• **Questions to answer**:
[A] Can you reproduce the passage of the I-26 construction article starting at "Jonah Levy, [email protected], Contributor" and ending at "completed, officials say.", word for word?
[B] Answer these questions about the I-26 construction article:
(i) How complete is the Henderson County section, as a percentage?
(ii) In what year did construction begin?
(iii) How many lanes on each side will the Buncombe County portion have once the project is finished?
[C] Could you carry the I-26 construction article further, picking up after its final sentence?
(Page extract)
I-26 construction charges forward


Jonah Levy

The Blue Ridge Parkway overpass over I-26.

Jonah Levy, [email protected], Contributor

After years of work, the I-26 renovation project, originally scheduled to finish in mid-2024, is now slated for early 2025.

“The Buncombe County section is 57% complete and the Henderson County section is 60% complete,” said David Uchiyama, North Carolina Department of Transportation  communications officer for districts 13 and 14.

After finding the current I-26 highway lane count unfit for future use, the NCDOT decided in 2013 to construct renovations to greatly improve the once crowded and dilapidated interstate. Construction began in 2018.

The Henderson County part of the highway will receive a widening of three lanes on each side while the Buncombe County portion will have four lanes on each side once the project is completed, officials say.

“There’s been an obvious need to improve the I-26 infrastructure by increasing capacity along I-26 for decades,” Uchiyama said.

The NCDOT conducted environmental impact reports and determined that a hybrid six to eight lane widening was best.
(End Page extract)
(Records supplied)
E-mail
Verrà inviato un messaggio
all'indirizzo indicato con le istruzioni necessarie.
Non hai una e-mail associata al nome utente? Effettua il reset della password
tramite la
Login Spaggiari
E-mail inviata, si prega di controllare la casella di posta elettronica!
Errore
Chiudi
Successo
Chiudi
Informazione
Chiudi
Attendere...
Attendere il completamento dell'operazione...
(End Records supplied)
• **Exercise answers**:
[A]
Jonah Levy, [email protected], Contributor

After years of work, the I-26 renovation project, originally scheduled to finish in mid-2024, is now slated for early 2025.

“The Buncombe County section is 57% complete and the Henderson County section is 60% complete,” said David Uchiyama, North Carolina Department of Transportation  communications officer for districts 13 and 14.

After finding the current I-26 highway lane count unfit for future use, the NCDOT decided in 2013 to construct renovations to greatly improve the once crowded and dilapidated interstate. Construction began in 2018.

The Henderson County part of the highway will receive a widening of three lanes on each side while the Buncombe County portion will have four lanes on each side once the project is completed, officials say.

[B]
(i) 60%
(ii) 2018
(iii) Four

[C]
The bridge over the French Broad River will be widened and construction has already begun on this part of the project. The Blue Ridge Parkway overpass will also be rebuilt.

“In Buncombe County, crews started working on the I-26 bridge over the French Broad River in early portions of the project, but the timing of replacing the Blue Ridge Parkway Bridge is more in the middle of the overall timeline,” Uchiyama said.

Shanna Chambers, vice president of human resources at Asheville-Buncombe Technical Community College, lives in Hendersonville and uses I-26 frequently.

“Driving to work or teleworking, was a decision every morning, do I leave an hour early or risk it and possibly be late – it was starting off your day with an extra level of stress,” Chambers said. “For circumstances when I had to be on campus, I’m forced to take an alternative route.”

While construction is necessary, people should pay more attention to the road and avoid distractions of any kind while driving.

“It’s a safety issue too. There are times when I’m on the interstate and I’m terrified because it’s narrow, and there’s big trucks,” Chambers said.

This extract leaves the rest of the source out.